Théâtre des Champs-Élysées, 6 avril
Plus qu’à un simple concert, proposé dans le cadre des « Grandes Voix », c’est au triomphe de Massenet que nous assistons. Car Manon est donnée plus complète qu’à l’habitude, mis à part les ballets et quelques répliques parlées. C’est ainsi que l’on savoure avec béatitude des phrases ou reprises qu’on n’avait jamais entendues, sauf au disque, comme la « Chanson » de Guillot sur le Régent (acte IV) ou la totalité des « Couplets » des archers (acte V).
Le chœur Octopus, dont certains membres tiennent aussi, de leur pupitre, les innombrables petits rôles, et l’Orchestre National de Belgique sonnent magnifiquement, sous la baguette de Frédéric Chaslin. Le chef donne le ton, dès le Prélude : ce Massenet sera fiévreux, emporté, romantique en diable.
Un gros écueil, cependant, gâche notre plaisir. Nino Machaidze semble n’avoir aucune notion de la diction française, pas une voyelle n’est correctement émise, et le phrasé se perd dans un insupportable yaourt, qui avale la moitié de sa locution. De plus, la soprano géorgienne semble incapable de rendre l’évolution psychologique de Manon, diva dès la première seconde. Soyons honnête, on se laisse parfois emporter par un joli timbre et de beaux moyens. Mais il est absolument inadmissible de traiter l’opéra français avec une telle désinvolture.

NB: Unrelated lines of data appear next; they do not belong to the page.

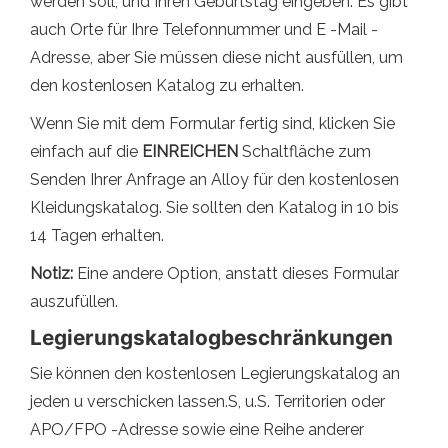
werden soll, und Ihren Geburtstag eingeben. Es gibt
auch Orte für Ihre Telefonnummer und E -Mail -
Adresse, aber Sie müssen diese nicht ausfüllen, um
den kostenlosen Katalog zu erhalten.
Wenn Sie mit dem Formular fertig sind, klicken Sie
einfach auf die
EINREICHEN
Schaltfläche zum
Senden Ihrer Anfrage an Alloy für den kostenlosen
Kleidungskatalog. Sie sollten den Katalog in 10 bis
14 Tagen erhalten.
Notiz:
Eine andere Option, anstatt dieses Formular
auszufüllen.
Legierungskatalogbeschränkungen
Sie können den kostenlosen Legierungskatalog an
jeden u verschicken lassen.S, u.S. Territorien oder
APO/FPO -Adresse sowie eine Reihe anderer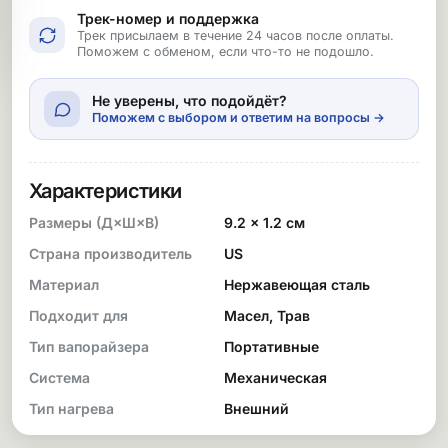
Трек-номер и поддержка
Трек присылаем в течение 24 часов после оплаты.
Поможем с обменом, если что-то не подошло.
Не уверены, что подойдёт?
Поможем с выбором и ответим на вопросы →
Характеристики
Размеры (Д×Ш×В)
9.2 × 1.2 см
Страна производитель
US
Материал
Нержавеющая сталь
Подходит для
Масел, Трав
Тип вапорайзера
Портативные
Система
Механическая
Тип нагрева
Внешний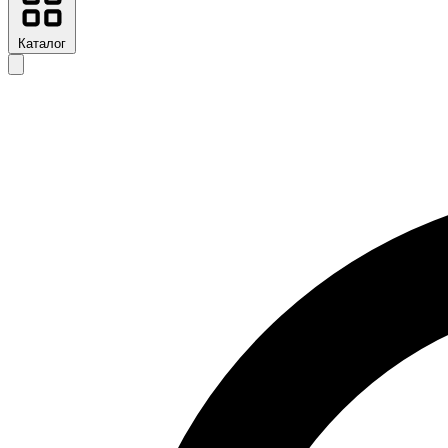
Каталог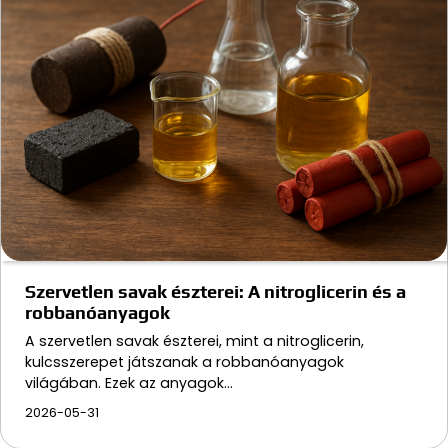
Szervetlen savak észterei: A nitroglicerin és a
robbanóanyagok
A szervetlen savak észterei, mint a nitroglicerin,
kulcsszerepet játszanak a robbanóanyagok
világában. Ezek az anyagok…
2026-05-31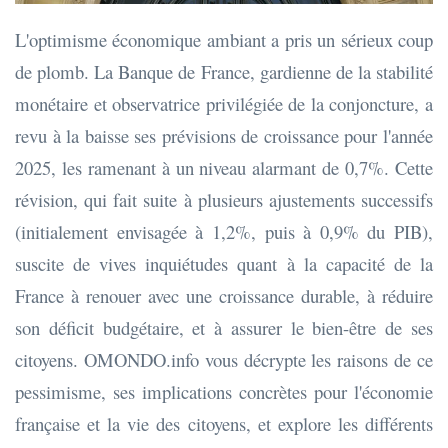
L'optimisme économique ambiant a pris un sérieux coup
de plomb. La Banque de France, gardienne de la stabilité
monétaire et observatrice privilégiée de la conjoncture, a
revu à la baisse ses prévisions de croissance pour l'année
2025, les ramenant à un niveau alarmant de 0,7%. Cette
révision, qui fait suite à plusieurs ajustements successifs
(initialement envisagée à 1,2%, puis à 0,9% du PIB),
suscite de vives inquiétudes quant à la capacité de la
France à renouer avec une croissance durable, à réduire
son déficit budgétaire, et à assurer le bien-être de ses
citoyens. OMONDO.info vous décrypte les raisons de ce
pessimisme, ses implications concrètes pour l'économie
française et la vie des citoyens, et explore les différents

On attendait beaucoup de la prise de rôle de Juan Diego Florez, et on n’a pas été déçue. Avec la technique parfaite et la minutie qu’on lui connaît, son Chevalier sonne clair et passionné, concentré et investi. Le seul – minime – reproche qu’on pourrait lui adresser serait de ne pas imprimer une marque plus personnelle, comme il a pu le faire en Werther. Pour l’instant, en effet, le ténor péruvien ne se démarque pas vraiment des nombreux grands Des Grieux qui l’ont précédé.
Jean-Gabriel Saint-Martin donne une forte présence à Lescaut, au point de le rendre omniprésent. Voix bien projetée, diction percutante, tout est réuni pour une composition marquante. Marc Barrard offre, comme à son habitude, une véritable leçon de chant français en Comte, et Jean-Christophe Lanièce est un Brétigny des plus recommandables.
Raphaël Brémard n’a pas tout à fait la voix de trial de Guillot, mais il est cauteleux à souhait, et se tire à merveille d’un personnage plus malveillant que ridicule. Jennifer Michel, Tatiana Probst et Eléonore Pancrazi forment un trio de belles tout à fait acceptable, mais on a déjà entendu mieux.
Durant le concert, ces messieurs esquissent des gestes, des sourires, des œillades, pour donner vie à leur incarnation, tandis que Manon se tortille et ouvre grand les bras. Mais Massenet, fin connaisseur de la scène, a besoin d’étreintes, de corps qui se frôlent et se défient. Une version de concert, aussi estimable soit-elle, ne lui suffit pas.